The Herbarium is not generally open to the public however open days are planned and will be advertised on this site.
In 2012 the Friends of the Garden, in partnership with Eurobodalla Shire Council, successfully sought $370,000 in funding to establish a regional seed bank of native flora from the Garden's collecting region. The collecting region has a geographical base that covers the catchments of the district’s three large rivers, the Clyde, the Deua and the Tuross in addition to portions of the Mongarlowe and Bermagui River catchments.
The project aims to develop a reliable source of native seed and seedling stock including targeting high conservation value ecosystems, over-cleared landscapes and identified corridors of local and regional significance on the South Coast of NSW.
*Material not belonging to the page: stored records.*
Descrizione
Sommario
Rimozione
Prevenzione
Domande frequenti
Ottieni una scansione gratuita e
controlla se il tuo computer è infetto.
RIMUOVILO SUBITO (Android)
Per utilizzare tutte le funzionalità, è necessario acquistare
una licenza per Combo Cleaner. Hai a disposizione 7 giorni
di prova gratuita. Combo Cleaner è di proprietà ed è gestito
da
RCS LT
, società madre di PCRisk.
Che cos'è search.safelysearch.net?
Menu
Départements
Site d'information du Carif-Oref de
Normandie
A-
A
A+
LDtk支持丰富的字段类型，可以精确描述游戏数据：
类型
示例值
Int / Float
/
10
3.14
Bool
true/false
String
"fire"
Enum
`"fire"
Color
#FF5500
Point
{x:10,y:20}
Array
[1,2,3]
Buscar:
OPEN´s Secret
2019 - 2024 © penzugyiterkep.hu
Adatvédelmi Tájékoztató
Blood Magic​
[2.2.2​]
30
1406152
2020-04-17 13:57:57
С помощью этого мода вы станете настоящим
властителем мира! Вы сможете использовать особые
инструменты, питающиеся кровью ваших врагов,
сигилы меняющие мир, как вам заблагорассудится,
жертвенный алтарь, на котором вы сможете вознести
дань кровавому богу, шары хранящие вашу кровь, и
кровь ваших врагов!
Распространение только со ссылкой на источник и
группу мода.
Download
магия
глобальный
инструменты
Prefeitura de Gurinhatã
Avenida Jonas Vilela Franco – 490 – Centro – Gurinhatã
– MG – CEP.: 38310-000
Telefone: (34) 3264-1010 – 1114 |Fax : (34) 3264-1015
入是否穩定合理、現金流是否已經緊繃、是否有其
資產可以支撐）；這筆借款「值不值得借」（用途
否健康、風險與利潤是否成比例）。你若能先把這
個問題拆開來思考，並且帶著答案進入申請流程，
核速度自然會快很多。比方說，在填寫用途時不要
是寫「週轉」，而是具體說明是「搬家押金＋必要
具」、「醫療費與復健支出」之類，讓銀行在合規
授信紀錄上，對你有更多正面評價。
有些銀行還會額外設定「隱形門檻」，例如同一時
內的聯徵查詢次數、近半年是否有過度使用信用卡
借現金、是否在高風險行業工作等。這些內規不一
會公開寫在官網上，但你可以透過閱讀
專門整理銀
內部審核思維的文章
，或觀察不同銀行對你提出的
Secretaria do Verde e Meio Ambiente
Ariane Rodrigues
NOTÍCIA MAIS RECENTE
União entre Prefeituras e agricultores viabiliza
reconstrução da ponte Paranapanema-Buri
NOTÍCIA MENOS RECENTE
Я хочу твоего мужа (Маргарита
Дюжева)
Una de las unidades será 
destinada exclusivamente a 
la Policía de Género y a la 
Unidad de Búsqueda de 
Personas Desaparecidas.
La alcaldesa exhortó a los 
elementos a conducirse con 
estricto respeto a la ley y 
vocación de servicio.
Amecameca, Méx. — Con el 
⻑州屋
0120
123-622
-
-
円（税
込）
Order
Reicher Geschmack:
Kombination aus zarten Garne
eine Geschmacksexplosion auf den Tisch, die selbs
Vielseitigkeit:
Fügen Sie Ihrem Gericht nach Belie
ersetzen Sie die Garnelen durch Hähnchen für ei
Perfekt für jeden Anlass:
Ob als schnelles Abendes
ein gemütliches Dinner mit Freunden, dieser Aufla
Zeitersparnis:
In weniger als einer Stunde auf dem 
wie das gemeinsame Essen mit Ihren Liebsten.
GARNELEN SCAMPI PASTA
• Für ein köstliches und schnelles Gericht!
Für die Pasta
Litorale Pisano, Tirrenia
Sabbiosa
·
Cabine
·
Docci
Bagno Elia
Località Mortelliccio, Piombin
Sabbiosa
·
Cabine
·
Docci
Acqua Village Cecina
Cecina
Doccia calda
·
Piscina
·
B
Over time the seed bank will build up seed stocks to enable the garden to have an increased role in supplying seed and plants for a broad range of environmental projects. It will enable land managers to expand and reconnect habitat on their properties through mixed species plantings appropriate to the locality. This will help build landscape resilience, improve connectivity and ensure the retention of natural diversity.
Already the seed bank has played a role in supplying plants for large scale landscape rehabilitation and revegetation projects involving Local Land Services Landcare, Local Aboriginal Land Councils and schools.
The Seed Bank is not generally open to the public however open days are planned and will be advertised on this site.